Panousis Nikolaos I, Gutierrez-Arcelus Maria, Dermitzakis Emmanouil T, Lappalainen Tuuli
Genome Biol. 2014 Sep 20;15(9):467. doi: 10.1186/s13059-014-0467-2.
RNA sequencing (RNA-seq) is the current gold-standard method to quantify gene expression for expression quantitative trait locus (eQTL) studies. However, a potential caveat in these studies is that RNA-seq reads carrying the non-reference allele of variant loci can have lower probability to map correctly to the reference genome, which could bias gene quantifications and cause false positive eQTL associations. In this study, we analyze the effect of this allelic mapping bias in eQTL discovery.

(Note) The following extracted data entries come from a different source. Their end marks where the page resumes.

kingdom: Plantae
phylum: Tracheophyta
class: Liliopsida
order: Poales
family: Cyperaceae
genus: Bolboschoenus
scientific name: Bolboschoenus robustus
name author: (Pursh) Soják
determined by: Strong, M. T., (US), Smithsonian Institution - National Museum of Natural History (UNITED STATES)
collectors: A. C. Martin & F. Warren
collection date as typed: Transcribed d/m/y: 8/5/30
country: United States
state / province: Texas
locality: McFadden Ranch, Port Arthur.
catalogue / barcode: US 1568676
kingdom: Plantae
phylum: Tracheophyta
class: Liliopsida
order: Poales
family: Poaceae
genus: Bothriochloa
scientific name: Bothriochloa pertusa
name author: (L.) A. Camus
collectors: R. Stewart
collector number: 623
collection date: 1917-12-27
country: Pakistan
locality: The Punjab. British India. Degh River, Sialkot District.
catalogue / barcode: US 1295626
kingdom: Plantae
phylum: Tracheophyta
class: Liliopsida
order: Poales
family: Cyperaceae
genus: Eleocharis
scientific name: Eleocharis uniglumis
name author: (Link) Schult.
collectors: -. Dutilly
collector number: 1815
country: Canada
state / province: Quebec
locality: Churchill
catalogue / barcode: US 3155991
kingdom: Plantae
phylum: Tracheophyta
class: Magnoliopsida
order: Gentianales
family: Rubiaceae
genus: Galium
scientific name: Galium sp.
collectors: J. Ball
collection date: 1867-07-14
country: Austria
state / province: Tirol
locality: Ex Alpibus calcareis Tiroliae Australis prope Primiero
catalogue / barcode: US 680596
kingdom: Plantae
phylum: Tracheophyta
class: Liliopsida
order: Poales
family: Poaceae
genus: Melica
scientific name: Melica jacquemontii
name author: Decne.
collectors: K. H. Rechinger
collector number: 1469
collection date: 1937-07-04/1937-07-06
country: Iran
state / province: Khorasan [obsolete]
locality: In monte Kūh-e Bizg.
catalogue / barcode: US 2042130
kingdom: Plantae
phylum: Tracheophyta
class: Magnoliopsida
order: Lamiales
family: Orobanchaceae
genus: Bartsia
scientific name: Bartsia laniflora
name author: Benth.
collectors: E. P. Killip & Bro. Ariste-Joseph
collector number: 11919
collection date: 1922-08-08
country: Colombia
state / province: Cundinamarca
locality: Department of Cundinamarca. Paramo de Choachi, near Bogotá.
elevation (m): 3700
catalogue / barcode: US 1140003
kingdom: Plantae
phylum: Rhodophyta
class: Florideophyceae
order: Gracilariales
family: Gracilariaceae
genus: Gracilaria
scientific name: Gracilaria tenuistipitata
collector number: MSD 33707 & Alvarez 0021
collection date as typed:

We simulate RNA-seq read mapping over 9.5 M common SNPs and indels, with 15.6% of variants showing biased mapping rate for reference versus non-reference reads. However, removing potentially biased RNA-seq reads from an eQTL dataset of 185 individuals has a very small effect on gene and exon quantifications and eQTL discovery. We detect only a handful of likely false positive eQTLs, and overall eQTL SNPs show no significant enrichment for high mapping bias.
Our results suggest that RNA-seq quantifications are generally robust against allelic mapping bias, and that this does not have a severe effect on eQTL discovery. Nevertheless, we provide our catalog of putatively biased loci to allow better controlling for mapping bias to obtain more accurate results in future RNA-seq studies.
RNA测序(RNA-seq)是目前用于表达数量性状基因座(eQTL)研究中基因表达定量的金标准方法。然而,这些研究中一个潜在的问题是,携带变异位点非参考等位基因的RNA-seq reads正确映射到参考基因组的概率可能较低,这可能会使基因定量产生偏差并导致假阳性eQTL关联。在本研究中,我们分析了这种等位基因映射偏差在eQTL发现中的影响。
我们模拟了超过950万个常见单核苷酸多态性(SNP)和插入缺失(indel)的RNA-seq reads映射,其中15.6%的变异在参考reads与非参考reads之间显示出有偏差的映射率。然而,从185个个体的eQTL数据集中去除潜在有偏差的RNA-seq reads对基因和外显子定量以及eQTL发现的影响非常小。我们仅检测到少数可能的假阳性eQTL,并且总体eQTL SNPs在高映射偏差方面没有显著富集。
我们的结果表明,RNA-seq定量通常对等位基因映射偏差具有鲁棒性,并且这对eQTL发现没有严重影响。尽管如此,我们提供了可能有偏差位点的目录,以便在未来的RNA-seq研究中更好地控制映射偏差以获得更准确的结果。